##### Records supplied #####

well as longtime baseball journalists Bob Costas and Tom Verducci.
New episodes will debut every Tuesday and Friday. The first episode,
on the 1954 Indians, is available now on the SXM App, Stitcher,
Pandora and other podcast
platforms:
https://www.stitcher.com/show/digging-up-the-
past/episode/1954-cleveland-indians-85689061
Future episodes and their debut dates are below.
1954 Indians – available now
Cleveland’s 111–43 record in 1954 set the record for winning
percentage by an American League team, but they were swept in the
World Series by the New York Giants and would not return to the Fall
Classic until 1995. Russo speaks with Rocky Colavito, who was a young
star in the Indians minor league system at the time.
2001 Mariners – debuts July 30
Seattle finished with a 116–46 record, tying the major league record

#####
##### Records supplied #####

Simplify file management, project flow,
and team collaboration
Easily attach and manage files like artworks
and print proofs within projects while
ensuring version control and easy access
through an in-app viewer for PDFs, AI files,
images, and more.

#####

Work instruction. Set down, exactly as they stand above, the lines starting with the line with "past/episode/1954-cleveland-indians-85689061" and going on through the line with "Seattle finished with", and no others.

Exercise output.
past/episode/1954-cleveland-indians-85689061
Future episodes and their debut dates are below.
1954 Indians – available now
Cleveland’s 111–43 record in 1954 set the record for winning
percentage by an American League team, but they were swept in the
World Series by the New York Giants and would not return to the Fall
Classic until 1995. Russo speaks with Rocky Colavito, who was a young
star in the Indians minor league system at the time.
2001 Mariners – debuts July 30
Seattle finished with a 116–46 record, tying the major league record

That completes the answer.